Goldman Sachs hikes oil price outlook, expects high compliance for oil output cuts

Investment bank Goldman Sachs Friday revised its crude oil price forecast for the second quarter of 2017 on the back of a decision byOPEC members and other countries to cut production amid growing demand from consumers.

Goldman Sachs has upped its oil price outlook for the second quarter of 2017 to $57.50 a barrel from $55 a barrel for U.S. West Texas Intermediate crude. It also raised its price forecast for international benchmark Brent crude to $59 a barrel from $56.50 a barrel.

The investment bank’s December outlook for U.S. crude however remains at $50 a barrel as a potential ramp up in oil production from Libya and a stronger dollar limit the near-term upside.

As for the much hyped production cuts by OPEC and major non-OPEC producers, there will be “little evidence” of the cuts until mid to late January, when they will be the “next catalyst for the next large move in prices”.

A pump jack operates at a well site leased by Devon Energy Production Co. near Guthrie, Oklahoma.

Nick Oxford | Reuters
A pump jack operates at a well site leased by Devon Energy Production Co. near Guthrie, Oklahoma.

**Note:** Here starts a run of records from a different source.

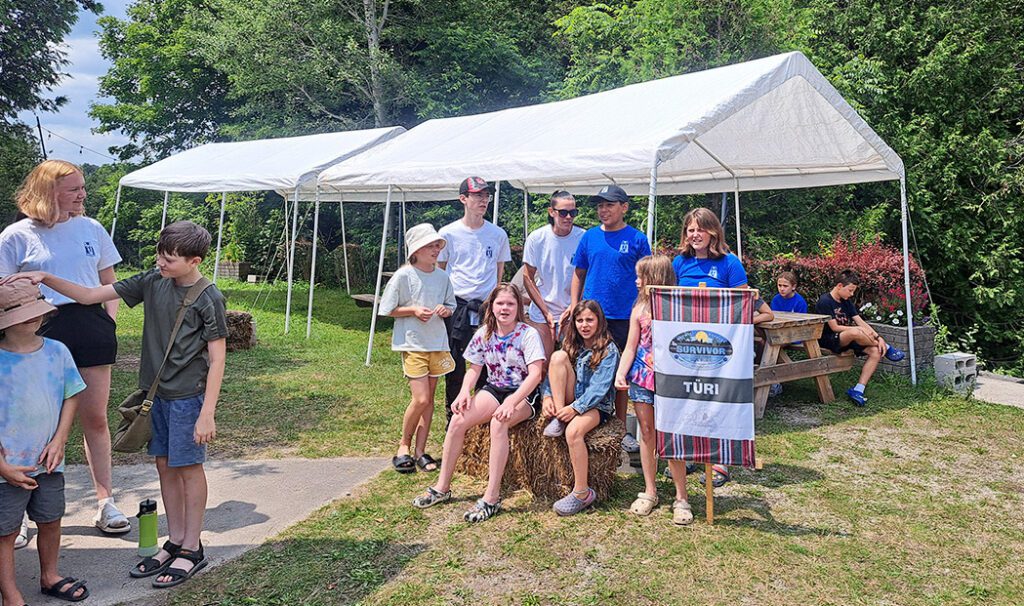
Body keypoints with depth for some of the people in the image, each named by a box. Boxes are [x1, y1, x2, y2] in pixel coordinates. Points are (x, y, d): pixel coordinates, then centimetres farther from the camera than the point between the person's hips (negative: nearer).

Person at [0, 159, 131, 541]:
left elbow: (109, 283, 16)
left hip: (90, 329, 3)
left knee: (95, 419, 7)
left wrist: (109, 323, 4)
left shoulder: (91, 229, 9)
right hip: (40, 332, -2)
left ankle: (105, 502, 17)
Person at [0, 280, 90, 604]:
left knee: (51, 521, 18)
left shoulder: (56, 352, -3)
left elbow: (71, 397, 5)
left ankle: (49, 576, 40)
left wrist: (59, 441, -5)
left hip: (48, 462, 4)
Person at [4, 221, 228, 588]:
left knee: (188, 467, 3)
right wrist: (46, 278, -9)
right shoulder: (152, 282, 2)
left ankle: (192, 548, 17)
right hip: (158, 392, 6)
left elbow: (217, 358, -14)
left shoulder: (208, 298, -15)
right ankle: (175, 541, 27)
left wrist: (207, 413, -15)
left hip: (188, 396, -6)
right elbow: (90, 296, 6)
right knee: (164, 464, 13)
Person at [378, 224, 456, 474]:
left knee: (429, 399, 7)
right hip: (412, 343, -5)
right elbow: (388, 310, -3)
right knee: (421, 399, -10)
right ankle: (403, 446, 13)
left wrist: (445, 309, -5)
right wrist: (413, 310, -17)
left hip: (437, 343, 5)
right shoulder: (403, 276, -8)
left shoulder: (442, 276, 6)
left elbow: (451, 306, 17)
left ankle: (420, 451, 18)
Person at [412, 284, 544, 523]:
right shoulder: (484, 333, 2)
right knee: (457, 420, -18)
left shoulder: (528, 334, -13)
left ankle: (492, 497, -29)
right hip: (493, 389, 5)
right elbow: (474, 369, 8)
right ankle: (442, 487, -4)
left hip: (523, 395, -5)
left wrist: (512, 402, -33)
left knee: (499, 422, -36)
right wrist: (464, 392, -13)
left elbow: (536, 373, -21)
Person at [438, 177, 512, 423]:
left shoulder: (498, 234, 7)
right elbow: (438, 271, 7)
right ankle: (453, 418, 17)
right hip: (456, 307, -1)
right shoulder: (448, 233, 1)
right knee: (455, 365, 4)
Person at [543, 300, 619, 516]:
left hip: (597, 405, -5)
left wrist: (575, 408, -25)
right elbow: (555, 371, 8)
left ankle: (582, 492, -23)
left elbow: (599, 388, -15)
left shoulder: (608, 350, -7)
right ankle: (558, 417, -16)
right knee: (558, 356, -15)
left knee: (573, 430, -36)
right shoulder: (571, 344, 11)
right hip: (572, 400, 5)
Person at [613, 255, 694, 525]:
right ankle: (649, 491, 22)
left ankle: (681, 497, 10)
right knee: (647, 433, 11)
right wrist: (621, 373, -6)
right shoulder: (640, 308, 6)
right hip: (641, 378, 4)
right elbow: (631, 347, 7)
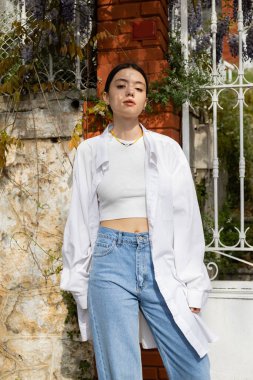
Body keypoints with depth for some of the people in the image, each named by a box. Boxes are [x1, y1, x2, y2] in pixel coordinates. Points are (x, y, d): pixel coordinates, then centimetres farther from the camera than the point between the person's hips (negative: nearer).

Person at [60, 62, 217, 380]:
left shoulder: (167, 148, 6)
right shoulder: (90, 151, 7)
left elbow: (185, 217, 4)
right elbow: (80, 219, 8)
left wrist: (192, 286, 0)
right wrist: (79, 282, 5)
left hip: (162, 263, 1)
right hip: (110, 261, 0)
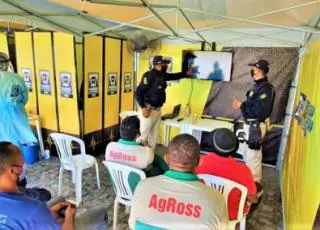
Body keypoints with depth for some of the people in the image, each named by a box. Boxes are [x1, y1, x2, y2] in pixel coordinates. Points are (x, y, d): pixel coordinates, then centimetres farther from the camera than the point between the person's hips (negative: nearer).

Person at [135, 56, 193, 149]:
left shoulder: (162, 75, 6)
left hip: (158, 109, 9)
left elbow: (173, 76, 27)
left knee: (154, 135, 15)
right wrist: (143, 108, -25)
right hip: (149, 109, -8)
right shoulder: (149, 75, -19)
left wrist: (186, 74, 28)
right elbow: (138, 92, -21)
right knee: (143, 135, -2)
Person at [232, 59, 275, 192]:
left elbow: (259, 111, -26)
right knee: (248, 155, 22)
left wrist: (241, 106, -18)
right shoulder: (258, 86, 10)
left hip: (255, 126, -10)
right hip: (251, 125, 10)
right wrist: (242, 105, -1)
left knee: (253, 157, 0)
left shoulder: (265, 88, -20)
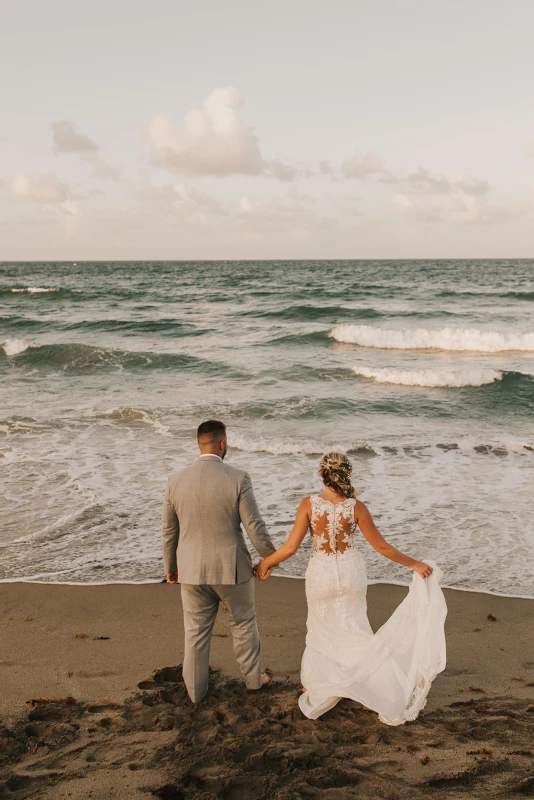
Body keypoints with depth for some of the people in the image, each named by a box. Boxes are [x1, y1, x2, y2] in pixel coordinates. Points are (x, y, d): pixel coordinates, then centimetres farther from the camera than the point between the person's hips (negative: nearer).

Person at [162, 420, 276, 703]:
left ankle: (196, 690, 28)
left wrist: (170, 567, 16)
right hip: (231, 568, -2)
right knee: (243, 624, 20)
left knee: (196, 632, 16)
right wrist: (271, 556, 5)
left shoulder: (176, 480, -6)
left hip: (192, 570, 2)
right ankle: (253, 677, 37)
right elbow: (255, 527, -13)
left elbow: (169, 532, 2)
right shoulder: (238, 478, -16)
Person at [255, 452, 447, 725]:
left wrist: (266, 562, 0)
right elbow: (381, 546, -9)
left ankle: (314, 688, 33)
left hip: (321, 574, -1)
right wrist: (414, 564, 2)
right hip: (351, 573, 1)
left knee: (321, 630, 21)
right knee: (355, 630, 16)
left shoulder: (309, 504, -17)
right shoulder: (356, 507, -15)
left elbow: (291, 547, -17)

“Ultimately,our work on Saudi Arabia’s fiscal balance suggests that the kingdom has a strong incentive to cut production to achieve a normalization of inventories,even if it requires a larger unilateral cut, consistent with comments last weekend by the energy minister. Given this incentive to cut and in light of the OPEC and non-OPEC cuts announced over the past two weeks, we are slightly raising the 1H17 production declines that we project from the participating producers,” the Goldman analysts wrote.

They expect 84 percent compliance to the announced collective cuts of 1.6 million barrels a day.

“Beyond H1 2017, we expect that the global market will remain balanced, with Brent prices between $55 per barrel and $60 per barrel, on higher production from low-cost producers, a greater shale supply response and the continued ramp up in legacy projects,” analysts from the house added.